If you think that the patents are no longer a concern, please elaborate.

As far as I am aware, the patents primarily covered the encoder parts and never really were an issue with the decoder part. Additionally, the known ones (see https://www.hlevkin.com/hlevkin/Standards/fcd14492.pdf) might be expired (https://redirect.github.com/agl/jbig2enc/issues/58), although my knowledge regarding patents is too limited to do any final judgement on this.

stefan6419846 avatar Aug 29 '25 18:08 stefan6419846

What are y'all thinking? Anyone open to working on this with more C experience? @stefan6419846 @radarhere

ReedGraff avatar Sep 19 '25 22:09 ReedGraff

I guess someone would already have indicated after starting to work on this and this is not trivial due to possibly requiring an implementation from scratch. Explicitly pinging users here most likely does not help with this. From my side, I neither have the necessary C experience nor the personal resources to do an actual implementation (otherwise I would already have looked into some alternative implementation for the libraries I maintain myself).

stefan6419846 avatar Sep 20 '25 08:09 stefan6419846

From a brief search, I found the ISO, IEC, and ITU-T jointly published JBIG2 specifications at least in 2001 and probably earlier. Except for unusual circumstances like prolonged delays in application processing, patents in the United States of America last 20 years at most. Therefore any patents that might possibly come into play ought to be expired here and presumably most other places that might have patents.

I would also like to elaborate on the use case. The ITU-T standardized JBIG and JBIG2 for use in fax standards, and specifically to bridge facsimile and digital communications. For faxes or scanned pages of text, bi-level images are perfect; making sure the text can be read and contrasted from the background is the main concern. Conceptually this is the same as the PBM image format. Of course JBIG and JBIG2 offer compression, and so the reason I sought to learn about the JBIG2 format is this: when scanning paper documents with a tool such as SANE, I can scan documents in grayscale. Afterwords converting to a bi-level format such as JBIG2 will not only greatly reduce file size on its own, but—because going from greyscale to monochrome is basically a form of "downsampling", for lack of a better term (can you tell I don't have experience with this stuff? 🙃)—this gives a compression tool a lot of freedom to reduce noise or pick the cutoff levels appropriately (a user might raise the threshold for a pixel to become "black" to forgive smudging for example). This perhaps could benefit compression even more, just as the tunable parameters in any lossy compression procedure can be chosen to attain trade-offs.

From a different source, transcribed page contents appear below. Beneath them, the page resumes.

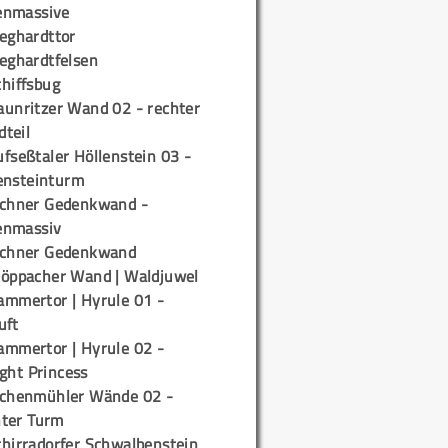
enmassive
ieghardttor
ieghardtfelsen
chiffsbug
aunritzer Wand 02 - rechter
teil
fseßtaler Höllenstein 03 -
ensteinturm
ichner Gedenkwand -
enmassiv
ichner Gedenkwand
töppacher Wand | Waldjuwel
ammertor | Hyrule 01 -
uft
ammertor | Hyrule 02 -
ight Princess
ichenmühler Wände 02 -
ter Turm
chirradorfer Schwalbenstein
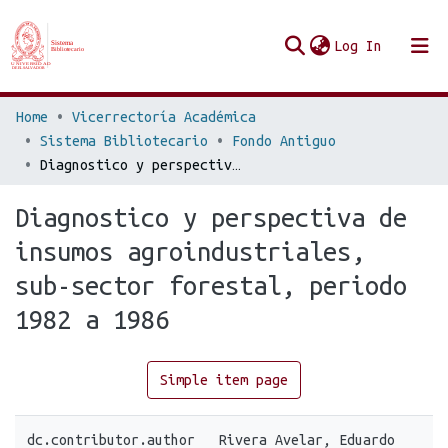
(current
Log In
Communities & Collections
Home
Vicerrectoría Académica
Sistema Bibliotecario
Fondo Antiguo
Browse Repo UES
Diagnostico y perspectiva de insumos agroindustriales, sub-sector forestal, periodo 1982 a 1986
Statistics
Diagnostico y perspectiva de
insumos agroindustriales,
sub-sector forestal, periodo
1982 a 1986
Simple item page
dc.contributor.author
Rivera Avelar, Eduardo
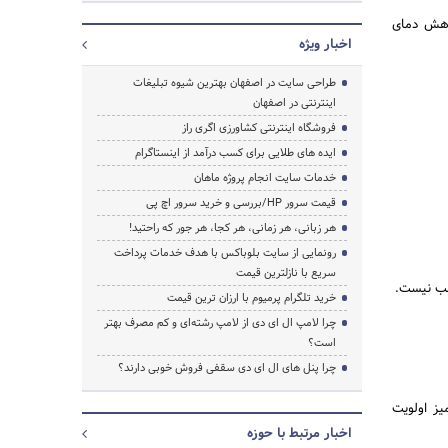
اهش دمای
اخبار ویژه
طراحی سایت در اصفهان بهترین شیوه تبلیغات
اینترنتی در اصفهان
فروشگاه اینترنتی کشاورزی اگری راز
ایده های طلایی برای کسب درآمد از اینستاگرام
خدمات سایت انجام پروژه ماهان
قیمت سرور HP/بررسی و خرید سرور اچ پی
هر زبانی، هر زمانی، هر کجا، هر جور که راحتید!
رونمایی از سایت بلوباکس با هدف خدمات پرداخت
سریع با نازلترین قیمت
اسب نیست.
خرید تلگرام پرمیوم با ارزان ترین قیمت
چرا لامپ ال ای دی از لامپ رشته‌ای و کم مصرف بهتر
است؟
چرا پنل های ال ای دی سقفی فروش خوبی دارند؟
یز اولویت
اخبار مرتبط با حوزه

An appropriate monochrome image format is the "right tool for the job" for preserving scanned documents of text. PDF documents can (and do) contain JBIG2 images as a container format around these images, and Ghostscript, Poppler, and MuPDF all support it well in that case, at least for reading. The use of JBIG2 in PDFs is—if I recall correctly—prescribed by the ISO/IEC standards for PDF documents, so that's already a good reason for support to be available. I found my way to this issue (not having much of an idea what Pillow is—don't give me any hints!) because this seems to be what WeasyPrint—the HTML-to-PDF Python library and utility—uses to detect images and decide how to handle them.

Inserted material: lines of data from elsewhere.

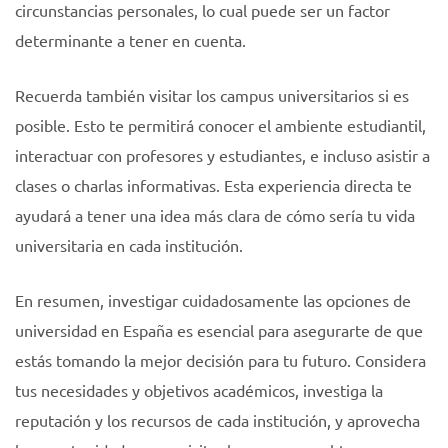
circunstancias personales, lo cual puede ser un factor
determinante a tener en cuenta.
Recuerda también visitar los campus universitarios si es
posible. Esto te permitirá conocer el ambiente estudiantil,
interactuar con profesores y estudiantes, e incluso asistir a
clases o charlas informativas. Esta experiencia directa te
ayudará a tener una idea más clara de cómo sería tu vida
universitaria en cada institución.
En resumen, investigar cuidadosamente las opciones de
universidad en España es esencial para asegurarte de que
estás tomando la mejor decisión para tu futuro. Considera
tus necesidades y objetivos académicos, investiga la
reputación y los recursos de cada institución, y aprovecha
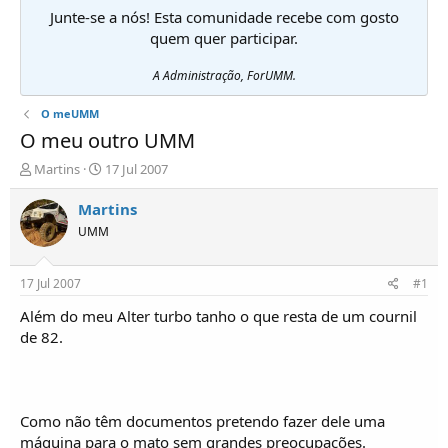
Junte-se a nós! Esta comunidade recebe com gosto
quem quer participar.
A Administração, ForUMM.
O meUMM
O meu outro UMM
I
D
Martins
17 Jul 2007
n
a
i
t
Martins
c
a
UMM
i
d
a
e
d
i
17 Jul 2007
#1
o
n
r
í
Além do meu Alter turbo tanho o que resta de um cournil
d
c
de 82.
e
i
T
o
ó
p
Como não têm documentos pretendo fazer dele uma
i
c
máquina para o mato sem grandes preocupações.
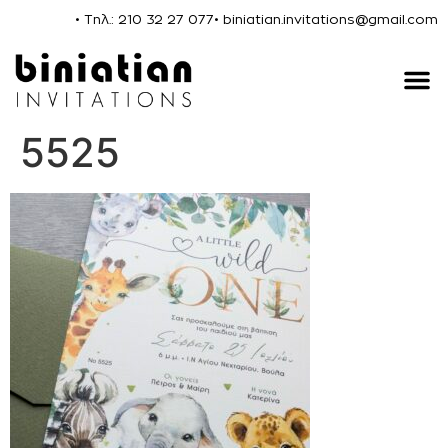
• Τηλ.: 210 32 27 077
• biniatian.invitations@gmail.com
5525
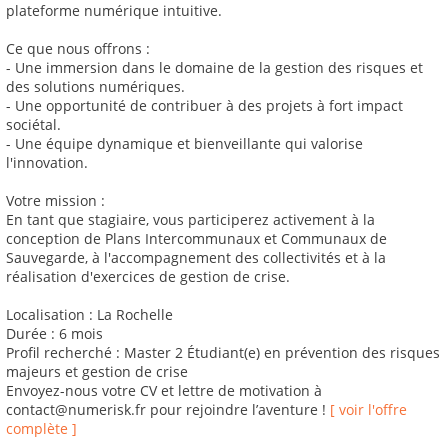
plateforme numérique intuitive.
Ce que nous offrons :
- Une immersion dans le domaine de la gestion des risques et
des solutions numériques.
- Une opportunité de contribuer à des projets à fort impact
sociétal.
- Une équipe dynamique et bienveillante qui valorise
l'innovation.
Votre mission :
En tant que stagiaire, vous participerez activement à la
conception de Plans Intercommunaux et Communaux de
Sauvegarde, à l'accompagnement des collectivités et à la
réalisation d'exercices de gestion de crise.
Localisation : La Rochelle
Durée : 6 mois
Profil recherché : Master 2 Étudiant(e) en prévention des risques
majeurs et gestion de crise
Envoyez-nous votre CV et lettre de motivation à
contact@numerisk.fr pour rejoindre l’aventure !
[ voir l'offre
complète ]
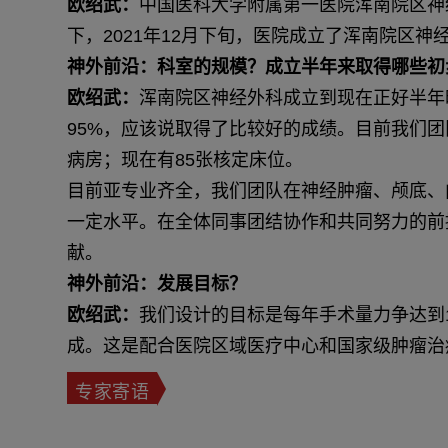
欧绍武：
中国医科大学附属第一医院浑南院区神
下，2021年12月下旬，医院成立了浑南院区
神外前沿：科室的规模？成立半年来取得哪些初
欧绍武：
浑南院区神经外科成立到现在正好半年
95%，应该说取得了比较好的成绩。目前我们团
病房；现在有85张核定床位。
目前亚专业齐全，我们团队在神经肿瘤、颅底、
一定水平。在全体同事团结协作和共同努力的前
献。
神外前沿：发展目标？
欧绍武：
我们设计的目标是每年手术量力争达到1
成。这是配合医院区域医疗中心和国家级肿瘤治
专家寄语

Being able to create such PDF documents would be helpful. Consider, for example, a monochrome thermal printer that implements the Internet Printing Protocol and accepts PDF print jobs as is typical. For point-of-sale software or other applications designed with this equipment in mind, using a bi-level image format, perhaps encapsulated in the PDF, just makes sense. PDFs with JBIG2 are very appealing when adding a text overlay (perhaps made with OCR software, which might itself use Pillow), and superimposing it on the scanned image of a page. This way the analog content is effectively preserved but machine-readable information is there for typical convenience. When this is not important, JBIG2 can also be used inside a TIFF container.

In conclusion, the state-of-the-art of JBIG2 adoption isn't super pretty, but from a technical point of view it's just the right tool for its intended audience. It's prescribed and referenced by international standards and a good share of non-Pillow-using FLOSS applications are able to at least view these. Therefore I think it's quite deserving of implementation here.

I don't even know Python and it's doubtful I can do anything to help. My goal with this comment is to spell out the motive for the use of these formats and the sorts of users who are left hanging for now such as myself. Information on this GitHub issue hasn't done justice for this seemingly-little-known image type, so hopefully this will cause any actions taken on this matter to be informed.

jscott0 avatar Dec 09 '25 00:12 jscott0